Summary: Continual pre-training can bridge the domain gap between natural and medical images. Concretely, we leverage the readily conducted annotation efforts to produce more performant medical imaging models and reduce future annotation burdens. We hope our findings posit new research directions for developing specialized pre-trained models in medical imaging.

4 Conclusion and Future Work

We provide the first fine-grained and up-to-date study on the transferability of various brand-new pre-training techniques for medical imaging tasks, answering central and timely questions on transfer learning in medical image analysis. Our empirical evaluation suggests that: (1) what truly matters for the segmentation tasks is fine-grained representation rather than high-level semantic features, (2) top self-supervised ImageNet models outperform the supervised ImageNet model, offering a new transfer learning standard for medical imaging, and (3) ImageNet models can be strengthened with continual in-domain pre-training.

Future Work: In this work, we have considered transfer learning from the supervised ImageNet model as the baseline, on which all our evaluations are benchmarked.
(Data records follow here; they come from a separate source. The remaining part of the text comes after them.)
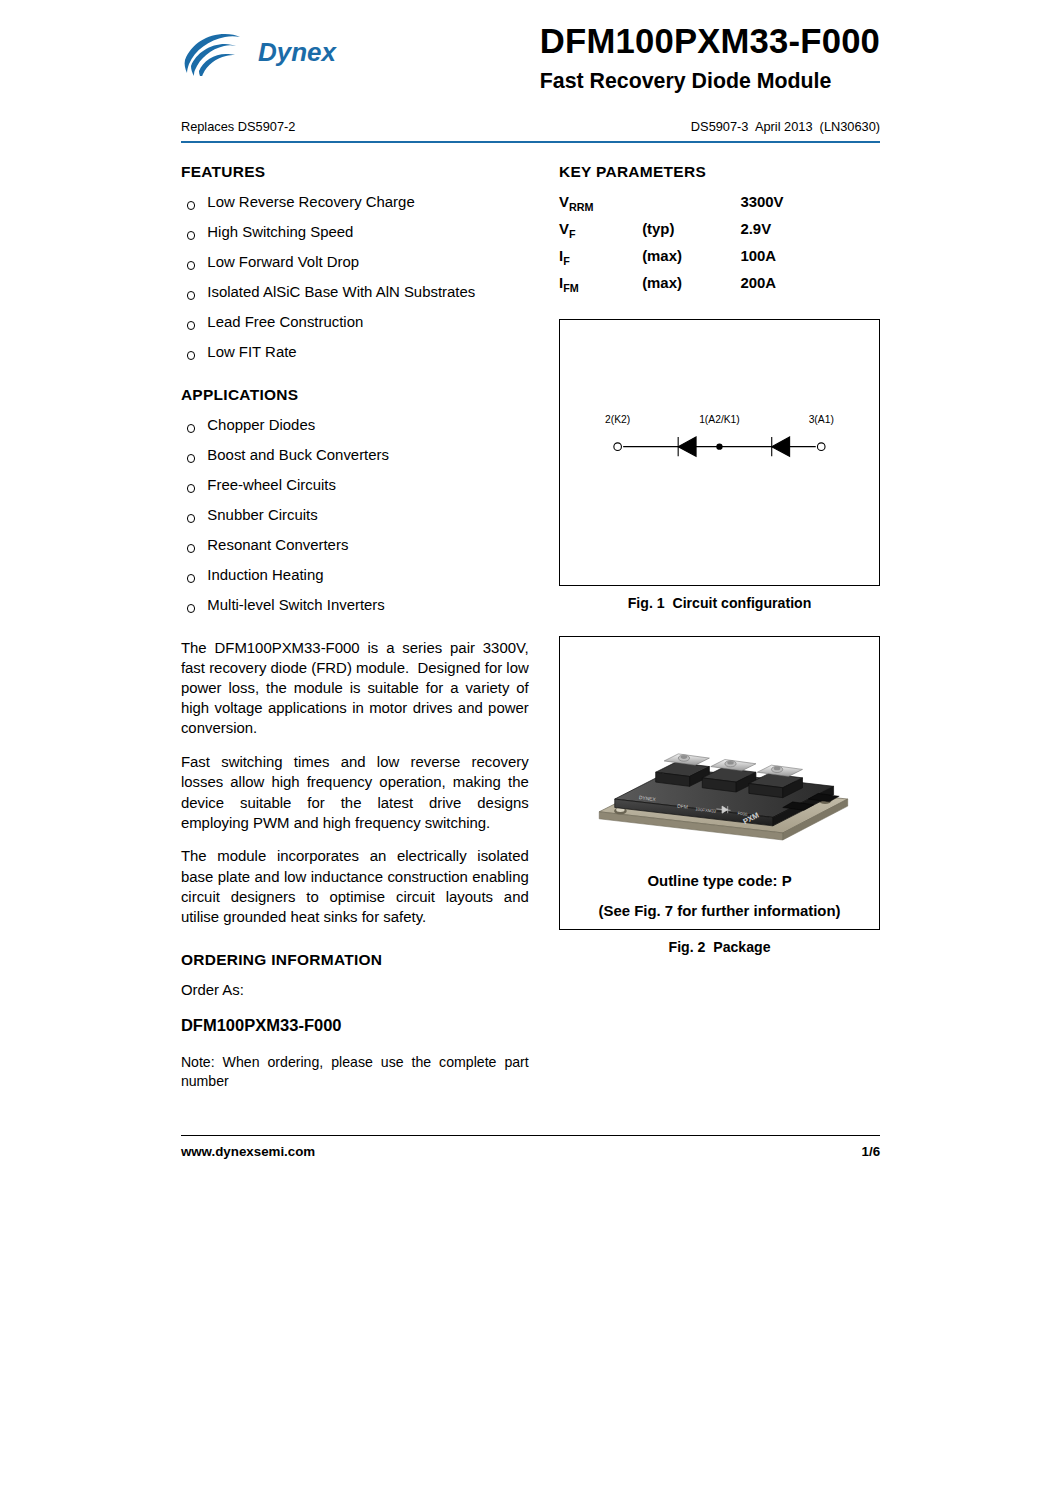Dynex
DFM100PXM33-F000
Fast Recovery Diode Module
Replaces DS5907-2 DS5907-3 April 2013 (LN30630)
FEATURES
Low Reverse Recovery Charge
High Switching Speed
Low Forward Volt Drop
Isolated AlSiC Base With AlN Substrates
Lead Free Construction
Low FIT Rate
APPLICATIONS
Chopper Diodes
Boost and Buck Converters
Free-wheel Circuits
Snubber Circuits
Resonant Converters
Induction Heating
Multi-level Switch Inverters
The DFM100PXM33-F000 is a series pair 3300V, fast recovery diode (FRD) module. Designed for low power loss, the module is suitable for a variety of high voltage applications in motor drives and power conversion.
Fast switching times and low reverse recovery losses allow high frequency operation, making the device suitable for the latest drive designs employing PWM and high frequency switching.
The module incorporates an electrically isolated base plate and low inductance construction enabling circuit designers to optimise circuit layouts and utilise grounded heat sinks for safety.
ORDERING INFORMATION
Order As:
DFM100PXM33-F000
Note: When ordering, please use the complete part number
KEY PARAMETERS
| V RRM | | 3300V |
| V F | (typ) | 2.9V |
| I F | (max) | 100A |
| I FM | (max) | 200A |
2(K2) 1(A2/K1) 3(A1)
Fig. 1 Circuit configuration
DYNEX DFM 100PXM33 F000 PXM
Outline type code: P (See Fig. 7 for further information)
Fig. 2 Package
www.dynexsemi.com 1/6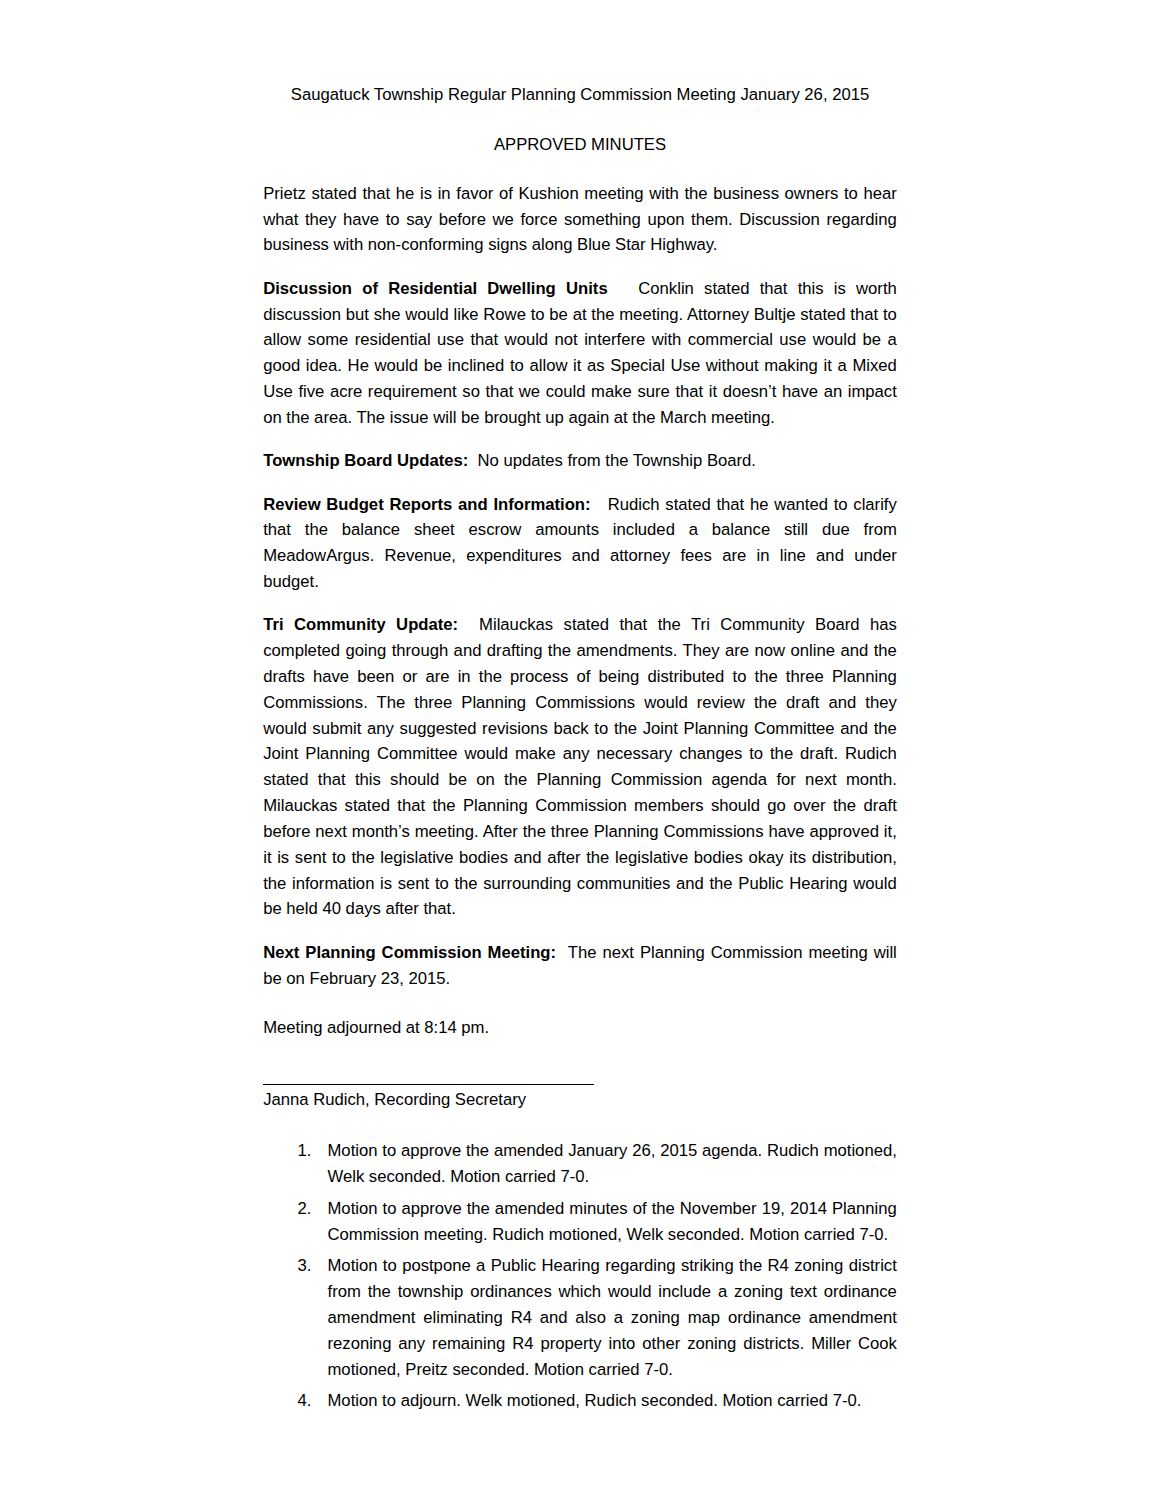Saugatuck Township Regular Planning Commission Meeting January 26, 2015
APPROVED MINUTES
Prietz stated that he is in favor of Kushion meeting with the business owners to hear what they have to say before we force something upon them. Discussion regarding business with non-conforming signs along Blue Star Highway.
Discussion of Residential Dwelling Units Conklin stated that this is worth discussion but she would like Rowe to be at the meeting. Attorney Bultje stated that to allow some residential use that would not interfere with commercial use would be a good idea. He would be inclined to allow it as Special Use without making it a Mixed Use five acre requirement so that we could make sure that it doesn’t have an impact on the area. The issue will be brought up again at the March meeting.
Township Board Updates: No updates from the Township Board.
Review Budget Reports and Information: Rudich stated that he wanted to clarify that the balance sheet escrow amounts included a balance still due from MeadowArgus. Revenue, expenditures and attorney fees are in line and under budget.
Tri Community Update: Milauckas stated that the Tri Community Board has completed going through and drafting the amendments. They are now online and the drafts have been or are in the process of being distributed to the three Planning Commissions. The three Planning Commissions would review the draft and they would submit any suggested revisions back to the Joint Planning Committee and the Joint Planning Committee would make any necessary changes to the draft. Rudich stated that this should be on the Planning Commission agenda for next month. Milauckas stated that the Planning Commission members should go over the draft before next month’s meeting. After the three Planning Commissions have approved it, it is sent to the legislative bodies and after the legislative bodies okay its distribution, the information is sent to the surrounding communities and the Public Hearing would be held 40 days after that.
Next Planning Commission Meeting: The next Planning Commission meeting will be on February 23, 2015.
Meeting adjourned at 8:14 pm.
Janna Rudich, Recording Secretary
Motion to approve the amended January 26, 2015 agenda. Rudich motioned, Welk seconded. Motion carried 7-0.
Motion to approve the amended minutes of the November 19, 2014 Planning Commission meeting. Rudich motioned, Welk seconded. Motion carried 7-0.
Motion to postpone a Public Hearing regarding striking the R4 zoning district from the township ordinances which would include a zoning text ordinance amendment eliminating R4 and also a zoning map ordinance amendment rezoning any remaining R4 property into other zoning districts. Miller Cook motioned, Preitz seconded. Motion carried 7-0.
Motion to adjourn. Welk motioned, Rudich seconded. Motion carried 7-0.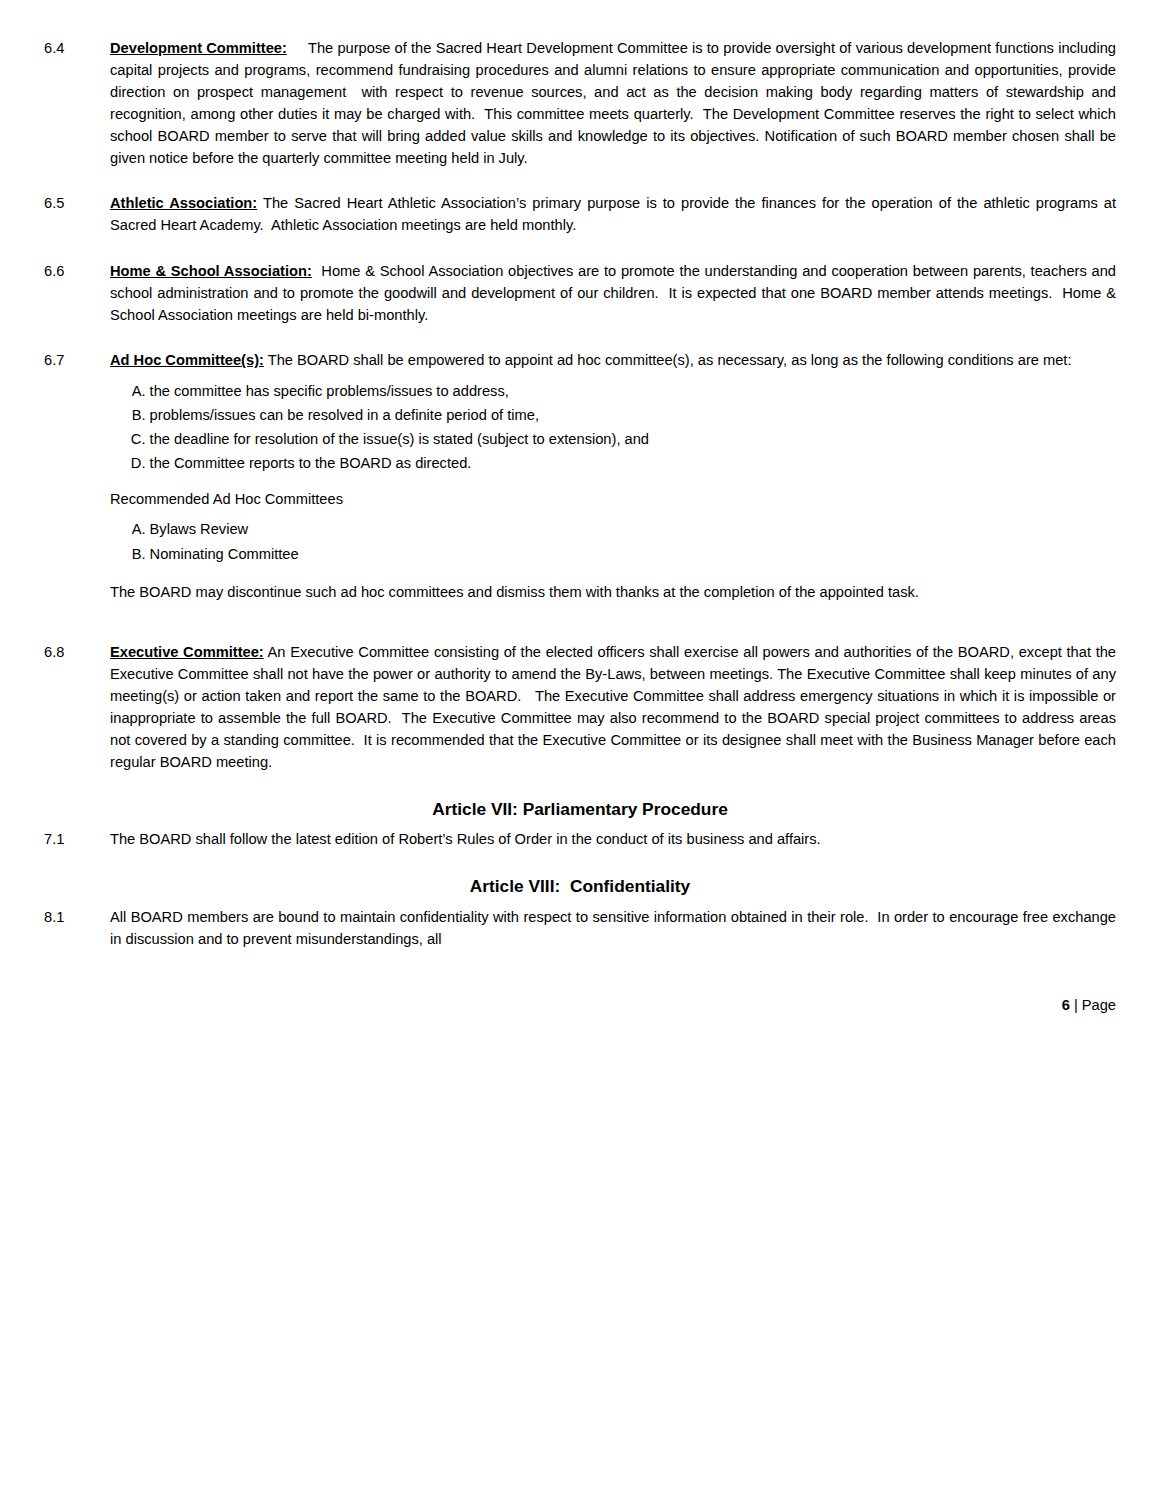6.4
Development Committee: The purpose of the Sacred Heart Development Committee is to provide oversight of various development functions including capital projects and programs, recommend fundraising procedures and alumni relations to ensure appropriate communication and opportunities, provide direction on prospect management with respect to revenue sources, and act as the decision making body regarding matters of stewardship and recognition, among other duties it may be charged with. This committee meets quarterly. The Development Committee reserves the right to select which school BOARD member to serve that will bring added value skills and knowledge to its objectives. Notification of such BOARD member chosen shall be given notice before the quarterly committee meeting held in July.
6.5
Athletic Association: The Sacred Heart Athletic Association’s primary purpose is to provide the finances for the operation of the athletic programs at Sacred Heart Academy. Athletic Association meetings are held monthly.
6.6
Home & School Association: Home & School Association objectives are to promote the understanding and cooperation between parents, teachers and school administration and to promote the goodwill and development of our children. It is expected that one BOARD member attends meetings. Home & School Association meetings are held bi-monthly.
6.7
Ad Hoc Committee(s): The BOARD shall be empowered to appoint ad hoc committee(s), as necessary, as long as the following conditions are met:
the committee has specific problems/issues to address,
problems/issues can be resolved in a definite period of time,
the deadline for resolution of the issue(s) is stated (subject to extension), and
the Committee reports to the BOARD as directed.
Recommended Ad Hoc Committees
Bylaws Review
Nominating Committee
The BOARD may discontinue such ad hoc committees and dismiss them with thanks at the completion of the appointed task.
6.8
Executive Committee: An Executive Committee consisting of the elected officers shall exercise all powers and authorities of the BOARD, except that the Executive Committee shall not have the power or authority to amend the By-Laws, between meetings. The Executive Committee shall keep minutes of any meeting(s) or action taken and report the same to the BOARD. The Executive Committee shall address emergency situations in which it is impossible or inappropriate to assemble the full BOARD. The Executive Committee may also recommend to the BOARD special project committees to address areas not covered by a standing committee. It is recommended that the Executive Committee or its designee shall meet with the Business Manager before each regular BOARD meeting.
Article VII: Parliamentary Procedure
7.1
The BOARD shall follow the latest edition of Robert’s Rules of Order in the conduct of its business and affairs.
Article VIII: Confidentiality
8.1
All BOARD members are bound to maintain confidentiality with respect to sensitive information obtained in their role. In order to encourage free exchange in discussion and to prevent misunderstandings, all
6 | Page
To compute p-values for statistical analysis, 14 SSL, 5 supervised, and 2 domain-adaptive pre-trained models were run 10 times each on a set of 7 target tasks—leading to a large number of experiments (1,420). Nevertheless, our self-supervised models were all pre-trained on ImageNet with ResNet50 as the backbone. While ImageNet is generally regarded as a strong source for pre-training [12, 27], pre-training modern self-supervised models with iNat2021 and in-domain medical image data on various architectures may offer even deeper insights into transfer learning for medical imaging.